Il se demandait ce qui se passait, ce qui avait poussé Runciter hors de sa tanière pour accomplir ce pèlerinage tardif au Moratorium des Frères Bien-Aimés afin de remettre en route – comme il l’avait exprimé crûment – sa femme semi-vivante. Sans doute une crise professionnelle quelconque, estima-t-il. Les publicités des divers organismes de protection anti-psi, à la TV et dans les homéojournaux, ne cessaient de haranguer le public ces derniers temps. Défendez votre intimité, proclamaient-elles partout et à chaque moment. Est-ce qu’un étranger n’est pas à l’affût de vos pensées ? Êtes-vous vraiment seul ? Cela concernait les télépathes… mais il y avait aussi les nauséeuses causes de souci dues aux précognitifs. Vos actes sont-ils prédits par quelqu’un que vous n’avez jamais rencontré ? Quelqu’un que vous ne tiendriez pas à connaître ni à inviter chez vous ? Mettez fin à votre anxiété ; contactez le plus proche organisme de protection qui vous fera savoir si vous êtes ou non victime d’intrusions psychiques interdites et qui, sur vos instructions, les neutralisera – ceci pour un prix modéré.
« Organismes de protection ». Herbert aimait bien le terme ; il avait de la dignité et correspondait à la réalité. Il en avait fait personnellement l’expérience ; deux ans plus tôt un télépathe s’était introduit parmi les employés du moratorium pour des raisons qui n’avaient jamais été élucidées. Sans doute pour capter les confidences échangées entre les semi-vivants et leurs visiteurs ; ou peut-être celles d’un semi-vivant particulier. En tout cas un éclaireur d’un organisme anti-psi avait détecté l’aura télépathique, et Herbert avait été informé. Après qu’il eut signé un contrat, un anti-télépathe lui avait été envoyé et s’était installé au moratorium. Le télépathe n’avait pas été identifié mais son action avait été neutralisée, exactement comme le promettait la propagande télévisée. Par la suite le télépathe vaincu avait dû quitter les lieux. Le moratorium était maintenant à l’abri de toute emprise psi et, par mesure de sûreté, l’organisme de protection assurait un contrôle de routine une fois par mois.
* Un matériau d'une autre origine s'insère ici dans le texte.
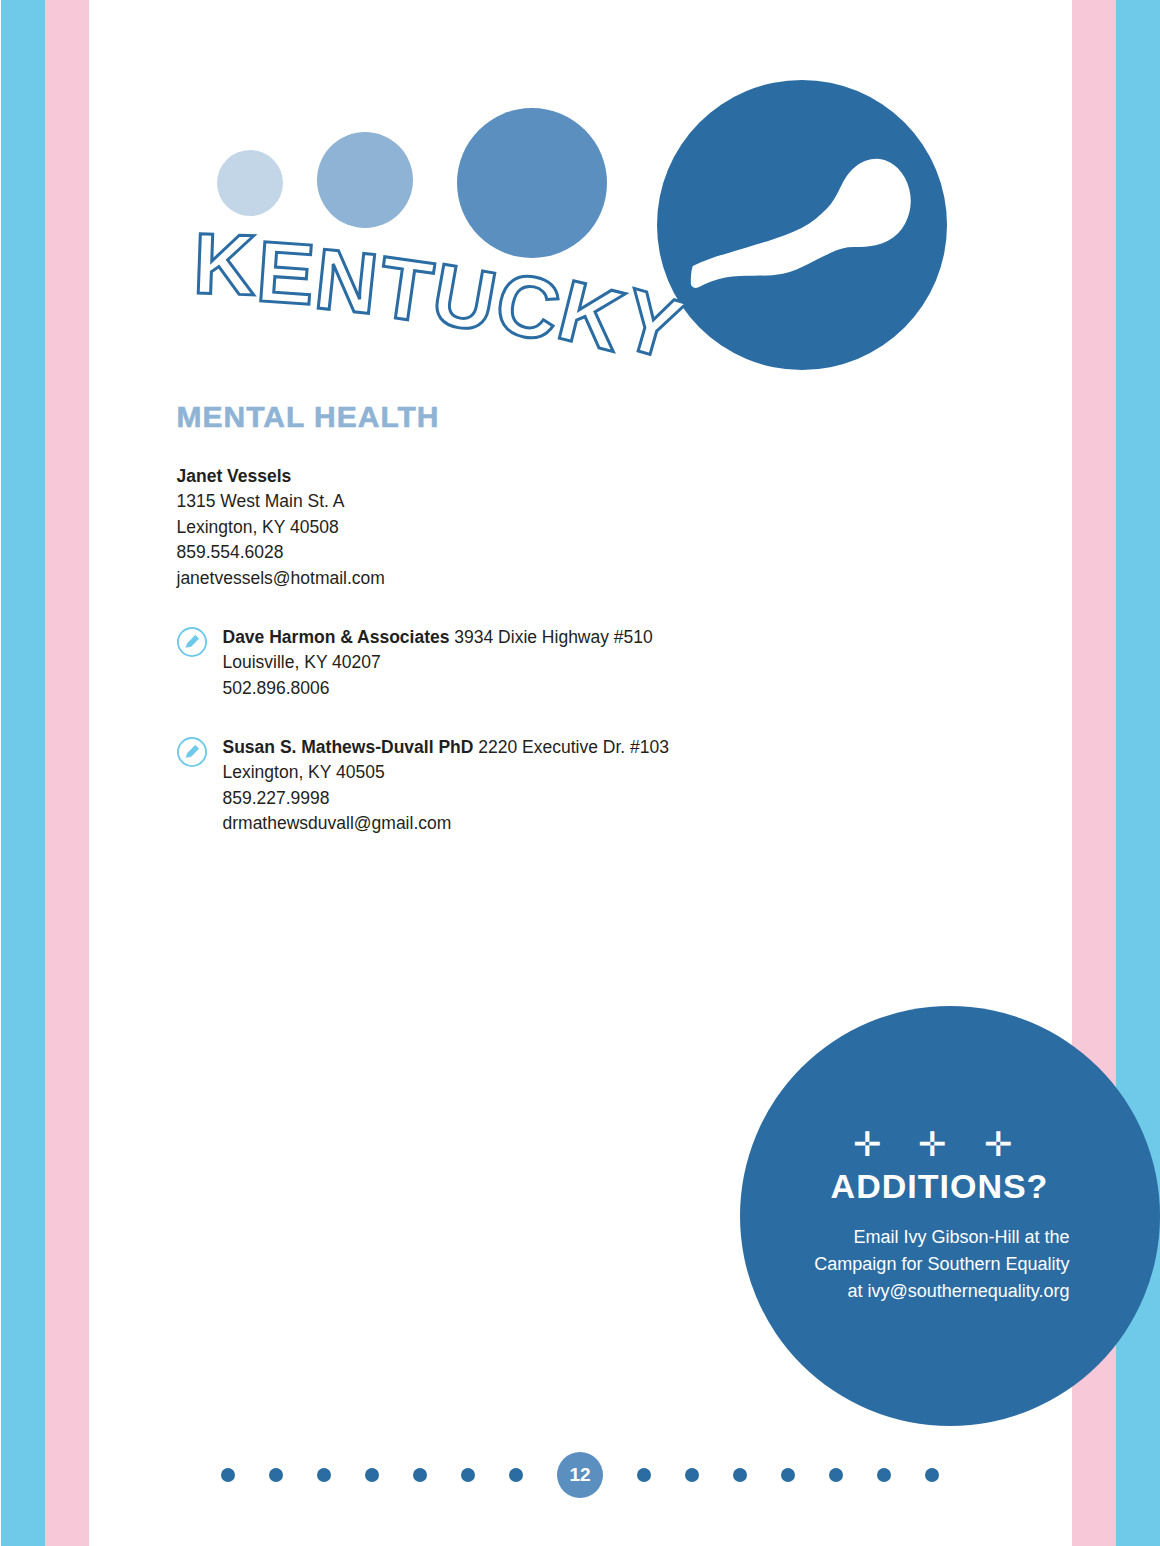KENTUCKY
Mental Health
Janet Vessels
1315 West Main St. A
Lexington, KY 40508
859.554.6028
janetvessels@hotmail.com
Dave Harmon & Associates
3934 Dixie Highway #510
Louisville, KY 40207
502.896.8006
Susan S. Mathews-Duvall PhD
2220 Executive Dr. #103
Lexington, KY 40505
859.227.9998
drmathewsduvall@gmail.com
✛ ✛ ✛
Additions?
Email Ivy Gibson-Hill at the Campaign for Southern Equality at ivy@southernequality.org
12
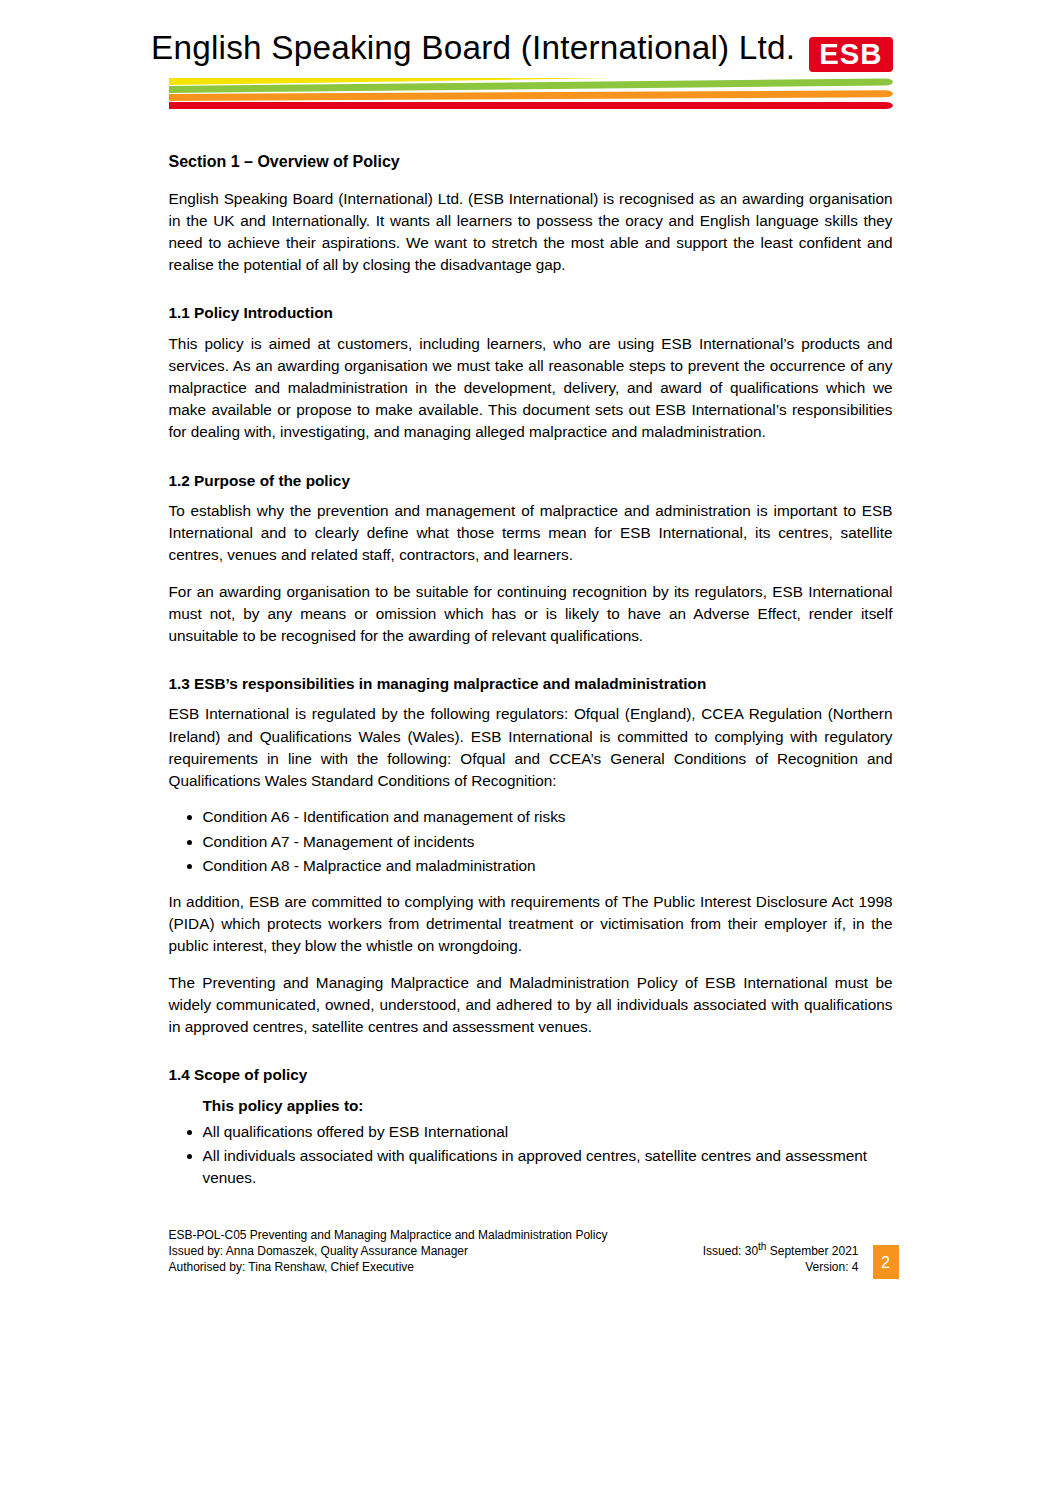English Speaking Board (International) Ltd.
ESB®
Section 1 – Overview of Policy
English Speaking Board (International) Ltd. (ESB International) is recognised as an awarding organisation in the UK and Internationally. It wants all learners to possess the oracy and English language skills they need to achieve their aspirations. We want to stretch the most able and support the least confident and realise the potential of all by closing the disadvantage gap.
1.1 Policy Introduction
This policy is aimed at customers, including learners, who are using ESB International’s products and services. As an awarding organisation we must take all reasonable steps to prevent the occurrence of any malpractice and maladministration in the development, delivery, and award of qualifications which we make available or propose to make available. This document sets out ESB International’s responsibilities for dealing with, investigating, and managing alleged malpractice and maladministration.
1.2 Purpose of the policy
To establish why the prevention and management of malpractice and administration is important to ESB International and to clearly define what those terms mean for ESB International, its centres, satellite centres, venues and related staff, contractors, and learners.
For an awarding organisation to be suitable for continuing recognition by its regulators, ESB International must not, by any means or omission which has or is likely to have an Adverse Effect, render itself unsuitable to be recognised for the awarding of relevant qualifications.
1.3 ESB’s responsibilities in managing malpractice and maladministration
ESB International is regulated by the following regulators: Ofqual (England), CCEA Regulation (Northern Ireland) and Qualifications Wales (Wales). ESB International is committed to complying with regulatory requirements in line with the following: Ofqual and CCEA’s General Conditions of Recognition and Qualifications Wales Standard Conditions of Recognition:
Condition A6 - Identification and management of risks
Condition A7 - Management of incidents
Condition A8 - Malpractice and maladministration
In addition, ESB are committed to complying with requirements of The Public Interest Disclosure Act 1998 (PIDA) which protects workers from detrimental treatment or victimisation from their employer if, in the public interest, they blow the whistle on wrongdoing.
The Preventing and Managing Malpractice and Maladministration Policy of ESB International must be widely communicated, owned, understood, and adhered to by all individuals associated with qualifications in approved centres, satellite centres and assessment venues.
1.4 Scope of policy
This policy applies to:
All qualifications offered by ESB International
All individuals associated with qualifications in approved centres, satellite centres and assessment venues.
ESB-POL-C05 Preventing and Managing Malpractice and Maladministration Policy
Issued by: Anna Domaszek, Quality Assurance Manager
Authorised by: Tina Renshaw, Chief Executive
Issued: 30th September 2021
Version: 4 2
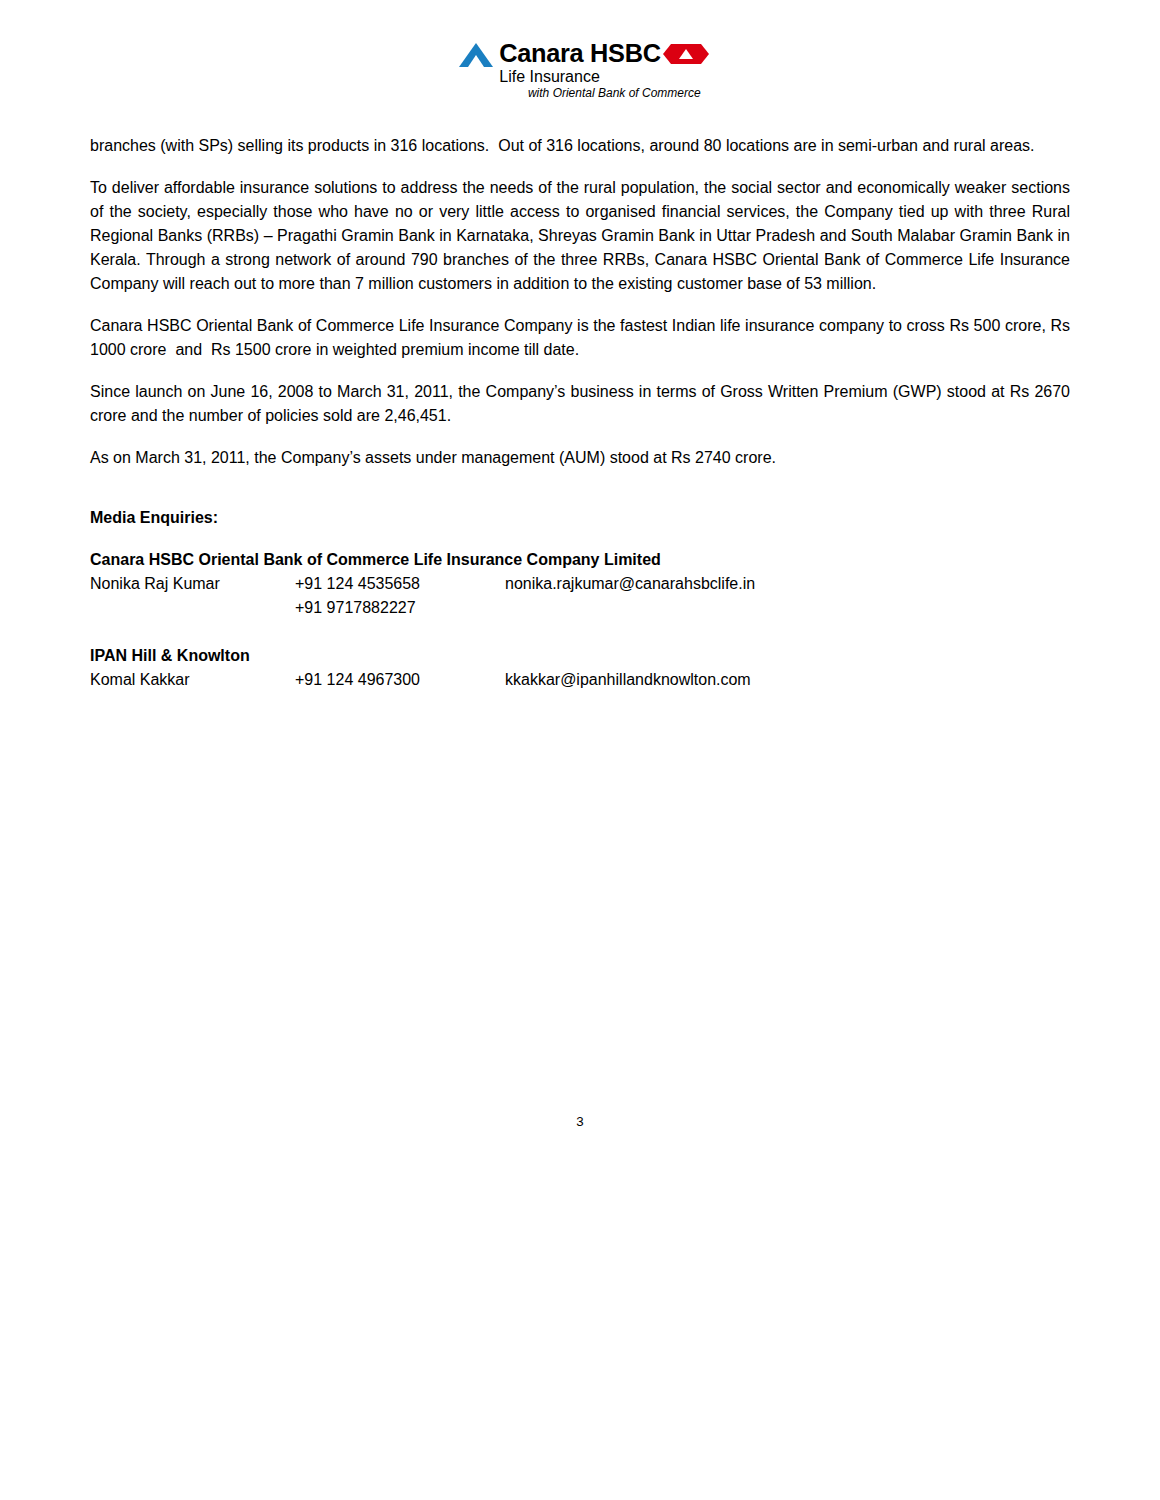Canara HSBC
Life Insurance
with Oriental Bank of Commerce
branches (with SPs) selling its products in 316 locations. Out of 316 locations, around 80 locations are in semi-urban and rural areas.
To deliver affordable insurance solutions to address the needs of the rural population, the social sector and economically weaker sections of the society, especially those who have no or very little access to organised financial services, the Company tied up with three Rural Regional Banks (RRBs) – Pragathi Gramin Bank in Karnataka, Shreyas Gramin Bank in Uttar Pradesh and South Malabar Gramin Bank in Kerala. Through a strong network of around 790 branches of the three RRBs, Canara HSBC Oriental Bank of Commerce Life Insurance Company will reach out to more than 7 million customers in addition to the existing customer base of 53 million.
Canara HSBC Oriental Bank of Commerce Life Insurance Company is the fastest Indian life insurance company to cross Rs 500 crore, Rs 1000 crore and Rs 1500 crore in weighted premium income till date.
Since launch on June 16, 2008 to March 31, 2011, the Company’s business in terms of Gross Written Premium (GWP) stood at Rs 2670 crore and the number of policies sold are 2,46,451.
As on March 31, 2011, the Company’s assets under management (AUM) stood at Rs 2740 crore.
Media Enquiries:
Canara HSBC Oriental Bank of Commerce Life Insurance Company Limited
| Nonika Raj Kumar | +91 124 4535658 | nonika.rajkumar@canarahsbclife.in |
| | +91 9717882227 | |
IPAN Hill & Knowlton
| Komal Kakkar | +91 124 4967300 | kkakkar@ipanhillandknowlton.com |
3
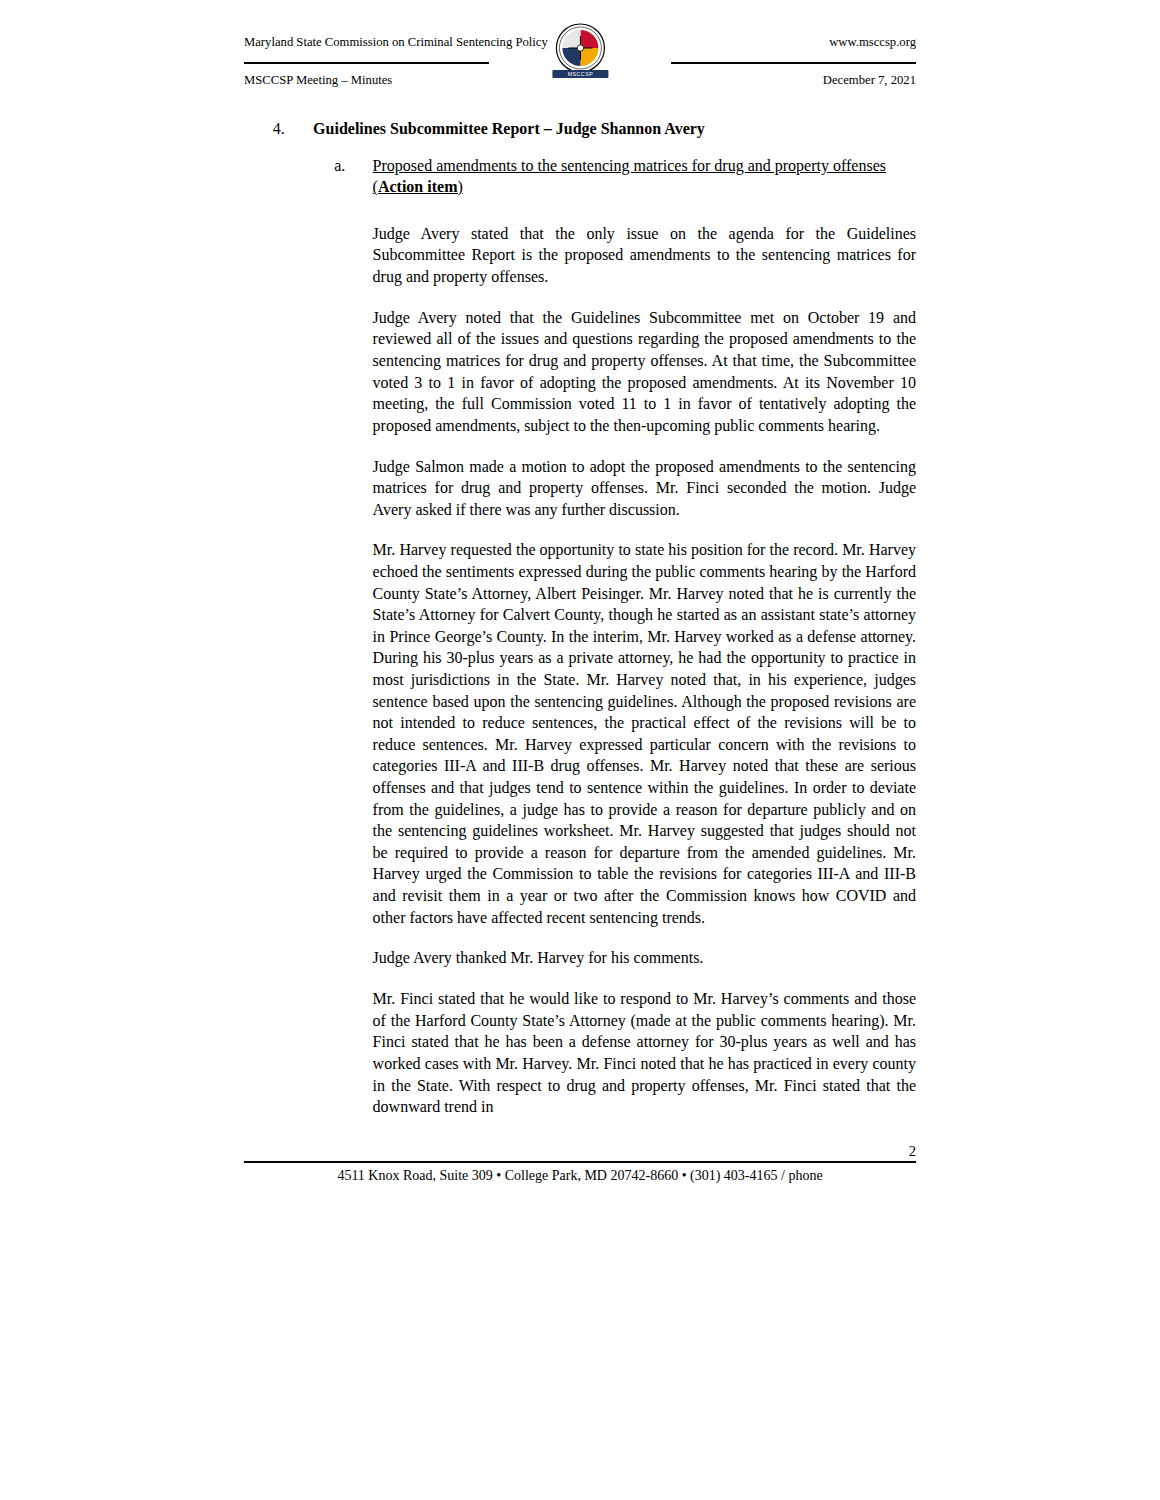Maryland State Commission on Criminal Sentencing Policy
www.msccsp.org
MSCCSP
MSCCSP Meeting – Minutes
December 7, 2021
4. Guidelines Subcommittee Report – Judge Shannon Avery
a. Proposed amendments to the sentencing matrices for drug and property offenses (Action item)
Judge Avery stated that the only issue on the agenda for the Guidelines Subcommittee Report is the proposed amendments to the sentencing matrices for drug and property offenses.
Judge Avery noted that the Guidelines Subcommittee met on October 19 and reviewed all of the issues and questions regarding the proposed amendments to the sentencing matrices for drug and property offenses. At that time, the Subcommittee voted 3 to 1 in favor of adopting the proposed amendments. At its November 10 meeting, the full Commission voted 11 to 1 in favor of tentatively adopting the proposed amendments, subject to the then-upcoming public comments hearing.
Judge Salmon made a motion to adopt the proposed amendments to the sentencing matrices for drug and property offenses. Mr. Finci seconded the motion. Judge Avery asked if there was any further discussion.
Mr. Harvey requested the opportunity to state his position for the record. Mr. Harvey echoed the sentiments expressed during the public comments hearing by the Harford County State’s Attorney, Albert Peisinger. Mr. Harvey noted that he is currently the State’s Attorney for Calvert County, though he started as an assistant state’s attorney in Prince George’s County. In the interim, Mr. Harvey worked as a defense attorney. During his 30-plus years as a private attorney, he had the opportunity to practice in most jurisdictions in the State. Mr. Harvey noted that, in his experience, judges sentence based upon the sentencing guidelines. Although the proposed revisions are not intended to reduce sentences, the practical effect of the revisions will be to reduce sentences. Mr. Harvey expressed particular concern with the revisions to categories III-A and III-B drug offenses. Mr. Harvey noted that these are serious offenses and that judges tend to sentence within the guidelines. In order to deviate from the guidelines, a judge has to provide a reason for departure publicly and on the sentencing guidelines worksheet. Mr. Harvey suggested that judges should not be required to provide a reason for departure from the amended guidelines. Mr. Harvey urged the Commission to table the revisions for categories III-A and III-B and revisit them in a year or two after the Commission knows how COVID and other factors have affected recent sentencing trends.
Judge Avery thanked Mr. Harvey for his comments.
Mr. Finci stated that he would like to respond to Mr. Harvey’s comments and those of the Harford County State’s Attorney (made at the public comments hearing). Mr. Finci stated that he has been a defense attorney for 30-plus years as well and has worked cases with Mr. Harvey. Mr. Finci noted that he has practiced in every county in the State. With respect to drug and property offenses, Mr. Finci stated that the downward trend in
2
4511 Knox Road, Suite 309 • College Park, MD 20742-8660 • (301) 403-4165 / phone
— Merci beaucoup, Mr Vogelsang, dit Runciter en suivant Herbert à travers un bureau où travaillaient des employés jusqu’à une pièce d’archives où régnait l’odeur fade de micro-documents inutiles.
Bien sûr, songeait Herbert en évoquant l’incident, je les ai crus sur parole quand ils m’ont dit qu’un télépathe était ici ; ils m’ont fait voir un graphique qu’ils avaient obtenu, en le présentant comme une preuve. Ils avaient pu le truquer, ils avaient pu fabriquer ce graphique dans leurs laboratoires. Et je les ai également crus quand ils m’ont affirmé que le télépathe était parti ; il est venu, il est reparti… et j’ai payé deux mille poscreds. Se pouvait-il que les organismes de protection soient en réalité des rackets ? Faisant croire sans raison valable que leurs services étaient nécessaires ?
En réfléchissant à cela il reprit à nouveau la direction de ses dossiers. Cette fois Runciter ne le suivit pas ; il s’assit bruyamment sur un siège trop étroit pour sa grande carcasse. Runciter poussa un soupir et Herbert eut soudain l’impression que le vieil homme au corps puissant était fatigué, malgré ses habituelles démonstrations d’énergie.
Je suppose que quand on opère dans cette branche, supputa Herbert, il faut qu’on ait un certain comportement ; il faut avoir l’air au-dessus des faiblesses humaines ordinaires. Le corps de Runciter contenait sans doute une bonne douzaine de grefforgs, des organes artificiels greffés dans son organisme à mesure qu’avaient lâché ceux d’origine. La science médicale donne l’assise matérielle, réfléchit-il, et Runciter fournit le reste par la puissance de son esprit. Je me demande quel âge il a, s’interrogea-t-il. C’est devenu impossible d’en juger par le simple coup d’œil, surtout après quatre-vingts ans.
— Miss Beason, enjoignit-il à sa secrétaire, faites rechercher Mrs Ella Runciter et apportez-moi son numéro. Elle doit être transportée au bureau 2-A.
Il s’assit et s’octroya une ou deux pincées de tabac à priser Princes de Fribourg & Treyer, tandis que miss Beason entamait la tâche relativement simple qui consistait à localiser la femme de Glen Runciter.